### WORK TO COMPLETE
Answer these about the security group module text:
(a) What does the module always create, and why?
(b) Which variable is named as the module's fundamental output string?
(c) What default does the input table give for in_egress?

### PROVIDED TEXT
You avoid hundreds of lines of similar security group definitions by using this rule creation module.
In just one line with words like ssh, https, sftp, rabbitmq, openvpn or all-traffic you specify every AWS security group rule that you need. This module always creates a new security group because Terraform cannot correctly adopt the VPC's default security group - it exhibits problems setting the descriptions and fails as it attempts to destroy it.
module security_group {
source = "devops4me/security-group/aws"
version = "~> 1.0.0"
in_ingress = [ "ssh", "http", "https" ]
in_vpc_id = module.vpc.out_vpc_id
}
resource aws_instance ec2
{
vpc_security_group_ids = [ module.security_group.out_security_group_id ]
}
out_security_group_id is the fundamental module output string variable.
You can run the example to see this module create a number of VPCs with varying attributes such as the number of private/public subnets.
What is the use case flow at the heart of this security group rule creation module?
The security group's input variables are vital to achieving the desired behaviour.
Imported | Type | Default | Comment |
---|---|---|---|
in_vpc_id |
string | vpc-1234567890 | create security group/s under VPC with this id |
in_ingress |
list | [ "postgres", "https"] | identify the ports to allow for inbound traffic |
in_egress |
list | [ "all-traffic" ] | identify the ports to allow for outbound traffic |
in_ingress_cidr_blocks |
list | [ "0.0.0.0/0"] | list of source incoming traffic addresses to allow |
in_egress_cidr_blocks |
list | [ "0.0.0.0/0"] | list of VPC source outgoing traffic addresses to allow |
in_ecosystem |
string | kube-19188-2306 | the ecosystem's identifier including a timestamp |
This security group module is simple but flexible as it needs to cater to many different tastes. Now follows a number of overloading facilities to craft your security group's behaviour.

### DATA EXTRACT
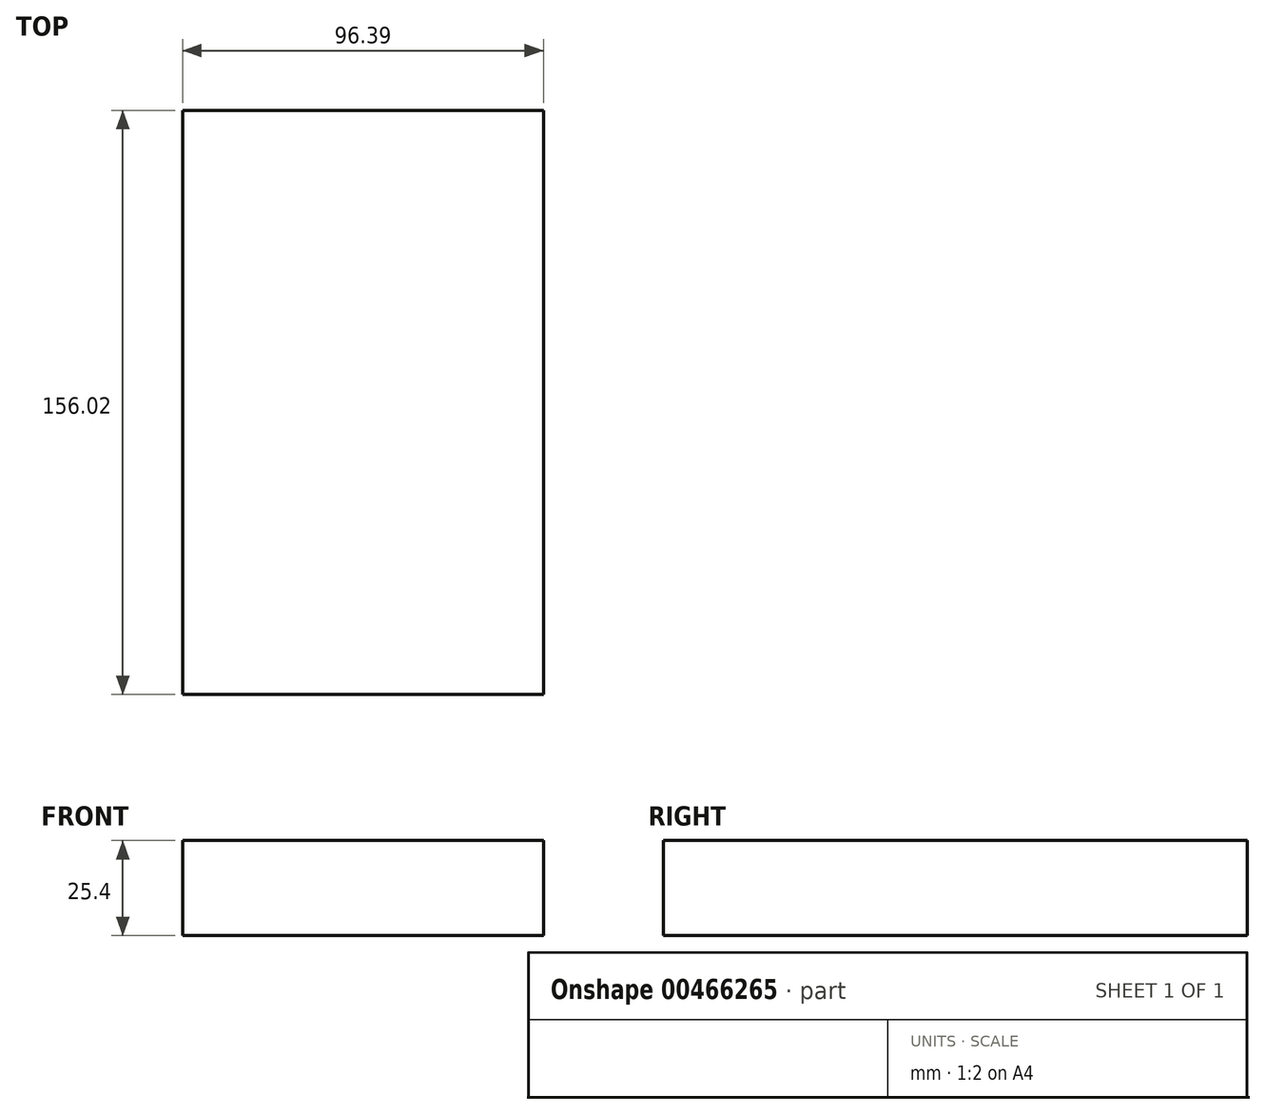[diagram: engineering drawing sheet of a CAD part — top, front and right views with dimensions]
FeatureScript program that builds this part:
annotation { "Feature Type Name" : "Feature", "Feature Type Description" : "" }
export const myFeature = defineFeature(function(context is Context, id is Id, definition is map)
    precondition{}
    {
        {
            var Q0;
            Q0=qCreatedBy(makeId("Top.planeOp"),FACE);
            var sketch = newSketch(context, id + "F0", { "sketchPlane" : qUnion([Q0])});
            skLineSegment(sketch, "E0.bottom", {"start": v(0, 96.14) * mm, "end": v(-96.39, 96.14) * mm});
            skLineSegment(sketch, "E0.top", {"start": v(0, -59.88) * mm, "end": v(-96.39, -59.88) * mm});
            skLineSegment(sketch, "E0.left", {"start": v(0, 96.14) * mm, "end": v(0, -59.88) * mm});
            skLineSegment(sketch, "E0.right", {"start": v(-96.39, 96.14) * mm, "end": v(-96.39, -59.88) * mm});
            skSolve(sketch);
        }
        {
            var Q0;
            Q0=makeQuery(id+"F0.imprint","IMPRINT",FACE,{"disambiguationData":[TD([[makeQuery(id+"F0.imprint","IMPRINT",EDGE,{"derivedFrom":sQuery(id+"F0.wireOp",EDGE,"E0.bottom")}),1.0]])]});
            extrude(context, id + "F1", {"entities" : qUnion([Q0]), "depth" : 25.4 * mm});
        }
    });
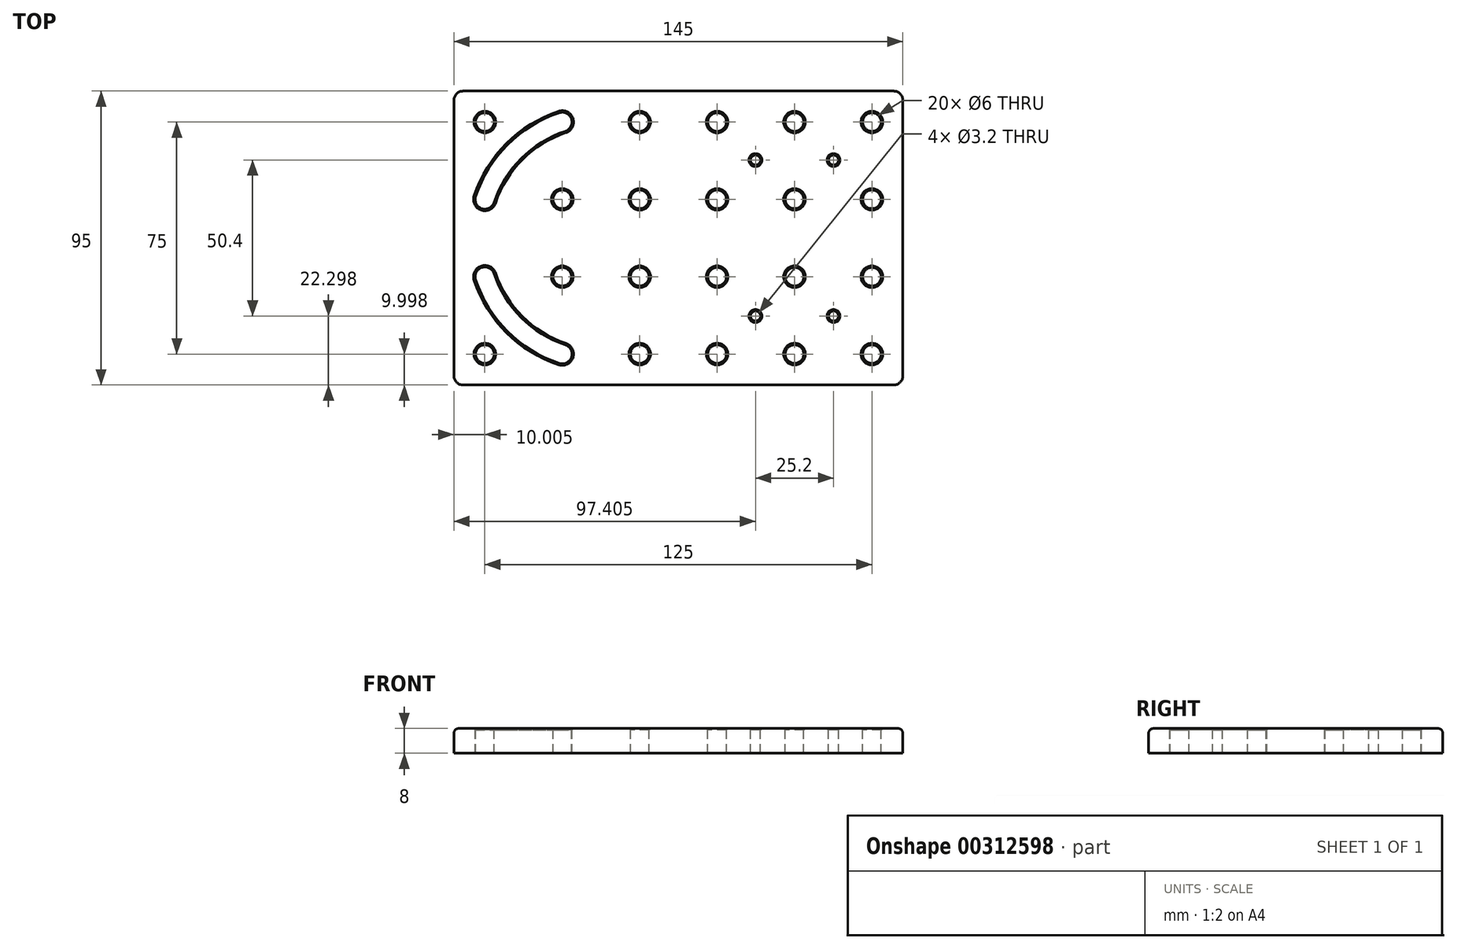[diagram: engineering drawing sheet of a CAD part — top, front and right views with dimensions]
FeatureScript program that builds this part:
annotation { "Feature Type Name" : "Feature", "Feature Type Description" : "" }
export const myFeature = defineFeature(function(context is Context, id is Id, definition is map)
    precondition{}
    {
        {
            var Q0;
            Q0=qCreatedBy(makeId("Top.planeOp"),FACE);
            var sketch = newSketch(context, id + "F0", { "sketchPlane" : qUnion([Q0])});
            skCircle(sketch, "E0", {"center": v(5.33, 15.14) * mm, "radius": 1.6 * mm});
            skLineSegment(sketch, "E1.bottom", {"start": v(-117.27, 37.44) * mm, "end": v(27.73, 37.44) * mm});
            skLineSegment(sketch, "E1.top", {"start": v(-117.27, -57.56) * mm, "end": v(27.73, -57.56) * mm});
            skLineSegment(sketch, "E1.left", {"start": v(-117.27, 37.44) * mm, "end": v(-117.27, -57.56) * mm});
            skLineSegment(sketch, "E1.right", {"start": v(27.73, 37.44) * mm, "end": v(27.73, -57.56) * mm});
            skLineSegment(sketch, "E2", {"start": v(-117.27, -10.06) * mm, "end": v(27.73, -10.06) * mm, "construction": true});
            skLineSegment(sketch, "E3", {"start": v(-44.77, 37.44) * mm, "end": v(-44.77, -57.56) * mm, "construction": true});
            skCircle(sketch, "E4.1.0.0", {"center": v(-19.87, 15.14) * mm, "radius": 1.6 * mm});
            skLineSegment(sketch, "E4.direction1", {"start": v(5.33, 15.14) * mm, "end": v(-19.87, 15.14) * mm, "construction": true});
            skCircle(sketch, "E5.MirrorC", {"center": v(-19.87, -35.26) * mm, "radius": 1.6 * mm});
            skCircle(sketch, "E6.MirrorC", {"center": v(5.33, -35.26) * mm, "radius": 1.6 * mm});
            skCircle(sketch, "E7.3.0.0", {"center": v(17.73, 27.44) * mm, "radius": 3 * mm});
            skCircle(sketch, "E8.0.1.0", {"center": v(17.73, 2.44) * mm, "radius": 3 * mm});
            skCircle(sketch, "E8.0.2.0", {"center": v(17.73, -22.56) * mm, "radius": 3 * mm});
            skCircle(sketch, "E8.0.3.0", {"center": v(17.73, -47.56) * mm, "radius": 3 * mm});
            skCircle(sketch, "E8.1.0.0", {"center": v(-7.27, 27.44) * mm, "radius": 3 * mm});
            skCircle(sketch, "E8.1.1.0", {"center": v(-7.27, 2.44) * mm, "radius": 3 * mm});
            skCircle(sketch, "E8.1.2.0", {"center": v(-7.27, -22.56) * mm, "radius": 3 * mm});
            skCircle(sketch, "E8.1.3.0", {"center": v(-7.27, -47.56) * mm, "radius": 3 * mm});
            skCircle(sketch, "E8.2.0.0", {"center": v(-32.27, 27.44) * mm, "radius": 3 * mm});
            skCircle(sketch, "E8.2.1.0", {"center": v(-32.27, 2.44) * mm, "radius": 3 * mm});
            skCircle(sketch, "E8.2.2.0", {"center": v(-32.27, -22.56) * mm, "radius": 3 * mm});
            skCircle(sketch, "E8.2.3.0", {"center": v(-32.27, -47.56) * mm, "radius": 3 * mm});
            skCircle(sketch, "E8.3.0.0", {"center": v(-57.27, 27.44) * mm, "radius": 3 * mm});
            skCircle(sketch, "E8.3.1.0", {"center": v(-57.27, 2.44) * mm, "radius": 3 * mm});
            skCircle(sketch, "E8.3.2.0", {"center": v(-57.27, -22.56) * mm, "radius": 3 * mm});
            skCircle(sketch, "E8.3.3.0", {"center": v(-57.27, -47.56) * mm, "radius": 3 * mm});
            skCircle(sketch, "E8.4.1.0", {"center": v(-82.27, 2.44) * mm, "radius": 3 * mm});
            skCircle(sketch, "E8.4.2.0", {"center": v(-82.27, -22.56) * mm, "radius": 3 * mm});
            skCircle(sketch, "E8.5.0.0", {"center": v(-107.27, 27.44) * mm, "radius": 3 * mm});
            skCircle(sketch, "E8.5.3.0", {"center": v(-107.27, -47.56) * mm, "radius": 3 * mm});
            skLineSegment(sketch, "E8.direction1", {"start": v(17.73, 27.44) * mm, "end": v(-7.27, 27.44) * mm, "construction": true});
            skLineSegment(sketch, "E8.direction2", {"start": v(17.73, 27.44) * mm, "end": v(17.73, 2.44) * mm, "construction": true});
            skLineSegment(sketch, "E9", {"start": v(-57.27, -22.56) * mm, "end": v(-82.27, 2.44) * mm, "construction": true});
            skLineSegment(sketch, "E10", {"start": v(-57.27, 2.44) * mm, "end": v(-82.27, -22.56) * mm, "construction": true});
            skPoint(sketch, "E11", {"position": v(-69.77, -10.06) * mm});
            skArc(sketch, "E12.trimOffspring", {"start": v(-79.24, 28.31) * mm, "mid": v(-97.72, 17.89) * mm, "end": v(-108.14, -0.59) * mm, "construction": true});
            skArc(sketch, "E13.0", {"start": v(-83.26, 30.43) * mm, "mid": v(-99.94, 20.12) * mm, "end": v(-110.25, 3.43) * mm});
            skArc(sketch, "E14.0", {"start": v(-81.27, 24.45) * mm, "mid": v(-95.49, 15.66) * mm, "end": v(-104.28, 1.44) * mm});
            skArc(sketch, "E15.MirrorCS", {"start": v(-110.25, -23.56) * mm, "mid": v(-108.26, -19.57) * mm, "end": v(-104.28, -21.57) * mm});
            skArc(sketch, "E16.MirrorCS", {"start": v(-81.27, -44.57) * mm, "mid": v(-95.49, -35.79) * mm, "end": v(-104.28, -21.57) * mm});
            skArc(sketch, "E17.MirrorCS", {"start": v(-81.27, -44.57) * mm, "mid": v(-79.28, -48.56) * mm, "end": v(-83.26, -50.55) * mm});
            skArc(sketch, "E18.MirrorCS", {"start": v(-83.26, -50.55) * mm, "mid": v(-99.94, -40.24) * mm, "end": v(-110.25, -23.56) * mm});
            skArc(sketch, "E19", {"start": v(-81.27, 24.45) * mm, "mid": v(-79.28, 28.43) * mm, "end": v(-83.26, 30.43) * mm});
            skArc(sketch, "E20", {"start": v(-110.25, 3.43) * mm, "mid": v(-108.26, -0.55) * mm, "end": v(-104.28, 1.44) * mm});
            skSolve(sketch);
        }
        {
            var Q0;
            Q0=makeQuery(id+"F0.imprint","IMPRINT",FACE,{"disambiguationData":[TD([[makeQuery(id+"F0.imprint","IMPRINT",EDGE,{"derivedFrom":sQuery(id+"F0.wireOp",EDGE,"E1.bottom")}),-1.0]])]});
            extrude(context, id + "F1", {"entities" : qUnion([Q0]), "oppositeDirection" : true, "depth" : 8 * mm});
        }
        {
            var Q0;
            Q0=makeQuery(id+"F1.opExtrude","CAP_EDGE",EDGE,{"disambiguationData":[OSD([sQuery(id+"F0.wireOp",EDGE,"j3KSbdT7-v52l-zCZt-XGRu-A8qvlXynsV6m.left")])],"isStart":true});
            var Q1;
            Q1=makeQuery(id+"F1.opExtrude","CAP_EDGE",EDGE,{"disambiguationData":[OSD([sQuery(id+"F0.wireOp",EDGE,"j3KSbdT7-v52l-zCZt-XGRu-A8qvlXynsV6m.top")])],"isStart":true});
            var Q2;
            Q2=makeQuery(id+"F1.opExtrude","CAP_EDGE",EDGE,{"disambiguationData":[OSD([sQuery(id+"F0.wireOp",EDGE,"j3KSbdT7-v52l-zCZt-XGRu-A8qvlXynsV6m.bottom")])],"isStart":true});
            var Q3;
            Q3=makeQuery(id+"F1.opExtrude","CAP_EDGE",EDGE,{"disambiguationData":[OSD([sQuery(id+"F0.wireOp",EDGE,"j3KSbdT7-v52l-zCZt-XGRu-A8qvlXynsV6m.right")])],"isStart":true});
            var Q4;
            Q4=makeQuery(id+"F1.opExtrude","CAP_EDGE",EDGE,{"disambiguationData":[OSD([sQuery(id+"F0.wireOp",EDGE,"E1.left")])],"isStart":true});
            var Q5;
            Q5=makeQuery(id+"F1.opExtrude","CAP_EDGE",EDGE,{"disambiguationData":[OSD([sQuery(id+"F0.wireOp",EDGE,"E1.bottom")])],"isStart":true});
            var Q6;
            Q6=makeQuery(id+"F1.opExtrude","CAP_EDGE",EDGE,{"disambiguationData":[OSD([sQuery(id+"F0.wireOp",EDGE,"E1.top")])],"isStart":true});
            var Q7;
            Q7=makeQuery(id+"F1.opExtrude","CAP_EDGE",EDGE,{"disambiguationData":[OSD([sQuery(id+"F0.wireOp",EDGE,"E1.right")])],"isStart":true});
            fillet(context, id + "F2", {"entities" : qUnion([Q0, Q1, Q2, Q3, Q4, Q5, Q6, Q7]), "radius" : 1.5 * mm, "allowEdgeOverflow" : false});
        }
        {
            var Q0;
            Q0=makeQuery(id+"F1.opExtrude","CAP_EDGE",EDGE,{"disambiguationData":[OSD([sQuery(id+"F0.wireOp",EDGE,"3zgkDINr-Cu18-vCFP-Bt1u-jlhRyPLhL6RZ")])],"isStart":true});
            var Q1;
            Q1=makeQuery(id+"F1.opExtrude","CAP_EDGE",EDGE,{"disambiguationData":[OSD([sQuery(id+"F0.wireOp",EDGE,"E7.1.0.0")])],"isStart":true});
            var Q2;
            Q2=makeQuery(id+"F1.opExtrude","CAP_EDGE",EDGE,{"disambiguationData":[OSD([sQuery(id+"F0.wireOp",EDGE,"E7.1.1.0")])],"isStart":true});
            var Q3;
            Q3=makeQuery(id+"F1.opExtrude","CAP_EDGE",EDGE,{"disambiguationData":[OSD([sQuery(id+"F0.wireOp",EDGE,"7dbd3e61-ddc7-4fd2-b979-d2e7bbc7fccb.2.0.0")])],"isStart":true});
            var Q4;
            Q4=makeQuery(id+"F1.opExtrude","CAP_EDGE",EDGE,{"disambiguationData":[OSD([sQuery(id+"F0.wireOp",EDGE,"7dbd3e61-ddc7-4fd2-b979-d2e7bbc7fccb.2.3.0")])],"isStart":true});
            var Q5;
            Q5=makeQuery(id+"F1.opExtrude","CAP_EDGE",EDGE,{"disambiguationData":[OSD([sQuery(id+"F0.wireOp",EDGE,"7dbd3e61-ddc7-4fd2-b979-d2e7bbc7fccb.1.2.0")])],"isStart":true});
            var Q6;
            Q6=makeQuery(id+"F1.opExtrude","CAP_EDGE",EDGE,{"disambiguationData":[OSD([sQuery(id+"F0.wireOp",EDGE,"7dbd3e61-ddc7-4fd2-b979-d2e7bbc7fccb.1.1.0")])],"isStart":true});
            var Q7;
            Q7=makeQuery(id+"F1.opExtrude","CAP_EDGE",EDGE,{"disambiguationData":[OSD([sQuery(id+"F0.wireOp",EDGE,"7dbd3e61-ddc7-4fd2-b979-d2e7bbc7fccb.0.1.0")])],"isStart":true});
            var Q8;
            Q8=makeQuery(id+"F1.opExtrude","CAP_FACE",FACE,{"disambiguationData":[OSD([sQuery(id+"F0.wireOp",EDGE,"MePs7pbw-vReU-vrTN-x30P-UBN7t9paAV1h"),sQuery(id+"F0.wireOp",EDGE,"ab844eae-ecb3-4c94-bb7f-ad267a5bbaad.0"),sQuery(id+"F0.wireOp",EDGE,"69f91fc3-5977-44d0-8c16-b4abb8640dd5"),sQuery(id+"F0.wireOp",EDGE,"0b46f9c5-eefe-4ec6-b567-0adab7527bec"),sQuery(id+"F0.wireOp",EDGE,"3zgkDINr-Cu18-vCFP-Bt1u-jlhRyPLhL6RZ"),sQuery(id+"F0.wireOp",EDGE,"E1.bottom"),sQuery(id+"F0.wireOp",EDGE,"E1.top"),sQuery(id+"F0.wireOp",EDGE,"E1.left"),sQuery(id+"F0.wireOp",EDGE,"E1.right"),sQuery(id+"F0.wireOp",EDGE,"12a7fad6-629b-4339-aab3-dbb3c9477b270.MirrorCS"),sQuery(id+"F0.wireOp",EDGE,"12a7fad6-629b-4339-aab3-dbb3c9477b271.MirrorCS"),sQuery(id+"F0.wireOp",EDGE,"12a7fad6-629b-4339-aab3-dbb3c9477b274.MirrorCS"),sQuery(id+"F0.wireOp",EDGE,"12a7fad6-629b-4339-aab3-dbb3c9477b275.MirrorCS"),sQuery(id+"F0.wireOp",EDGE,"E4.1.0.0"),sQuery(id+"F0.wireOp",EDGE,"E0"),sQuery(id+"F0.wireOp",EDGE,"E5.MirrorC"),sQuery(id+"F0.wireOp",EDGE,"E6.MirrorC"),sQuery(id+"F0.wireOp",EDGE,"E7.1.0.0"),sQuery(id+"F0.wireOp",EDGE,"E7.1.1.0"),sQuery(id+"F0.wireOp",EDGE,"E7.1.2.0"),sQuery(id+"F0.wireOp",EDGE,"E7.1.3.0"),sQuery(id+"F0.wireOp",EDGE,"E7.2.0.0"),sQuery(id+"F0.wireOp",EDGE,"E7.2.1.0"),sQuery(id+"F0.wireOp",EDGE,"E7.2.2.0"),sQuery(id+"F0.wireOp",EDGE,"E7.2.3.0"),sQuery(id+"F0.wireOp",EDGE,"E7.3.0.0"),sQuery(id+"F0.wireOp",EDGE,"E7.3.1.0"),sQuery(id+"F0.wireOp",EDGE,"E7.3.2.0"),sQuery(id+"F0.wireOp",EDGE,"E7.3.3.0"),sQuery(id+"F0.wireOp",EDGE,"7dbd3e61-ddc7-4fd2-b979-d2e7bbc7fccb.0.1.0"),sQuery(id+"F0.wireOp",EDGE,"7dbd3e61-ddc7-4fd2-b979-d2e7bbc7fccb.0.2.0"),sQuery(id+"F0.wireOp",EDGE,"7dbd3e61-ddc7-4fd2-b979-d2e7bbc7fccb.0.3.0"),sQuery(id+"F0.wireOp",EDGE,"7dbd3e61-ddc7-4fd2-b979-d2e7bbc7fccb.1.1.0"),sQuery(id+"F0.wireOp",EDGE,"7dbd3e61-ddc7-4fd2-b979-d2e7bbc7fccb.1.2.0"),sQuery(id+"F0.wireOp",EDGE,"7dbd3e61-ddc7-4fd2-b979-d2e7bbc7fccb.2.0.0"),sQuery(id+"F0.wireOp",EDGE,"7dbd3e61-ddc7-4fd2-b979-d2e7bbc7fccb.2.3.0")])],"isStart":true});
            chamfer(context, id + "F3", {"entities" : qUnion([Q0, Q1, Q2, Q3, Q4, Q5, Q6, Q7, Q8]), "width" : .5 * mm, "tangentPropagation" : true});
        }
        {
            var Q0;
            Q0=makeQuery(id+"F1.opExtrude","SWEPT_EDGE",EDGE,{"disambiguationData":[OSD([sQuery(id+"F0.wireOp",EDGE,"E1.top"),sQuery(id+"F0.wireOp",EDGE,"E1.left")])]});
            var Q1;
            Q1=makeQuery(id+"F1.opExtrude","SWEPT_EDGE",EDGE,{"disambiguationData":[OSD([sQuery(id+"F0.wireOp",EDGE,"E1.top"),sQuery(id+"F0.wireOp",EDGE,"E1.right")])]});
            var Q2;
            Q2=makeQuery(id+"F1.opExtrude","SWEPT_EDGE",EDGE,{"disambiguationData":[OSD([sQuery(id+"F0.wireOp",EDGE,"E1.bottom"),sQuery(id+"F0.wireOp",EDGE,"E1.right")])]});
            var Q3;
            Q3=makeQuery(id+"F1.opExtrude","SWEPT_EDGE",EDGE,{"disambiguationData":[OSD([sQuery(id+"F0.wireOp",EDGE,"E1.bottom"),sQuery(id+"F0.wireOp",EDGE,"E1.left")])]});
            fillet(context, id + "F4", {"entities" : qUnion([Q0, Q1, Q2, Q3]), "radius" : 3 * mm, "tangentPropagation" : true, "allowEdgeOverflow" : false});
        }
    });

### IN RESPONSE
(a) It always creates a new security group because Terraform cannot correctly adopt the VPC's default security group. Terraform has problems setting the descriptions and fails when it tries to destroy that group.
(b) out_security_group_id
(c) [ "all-traffic" ]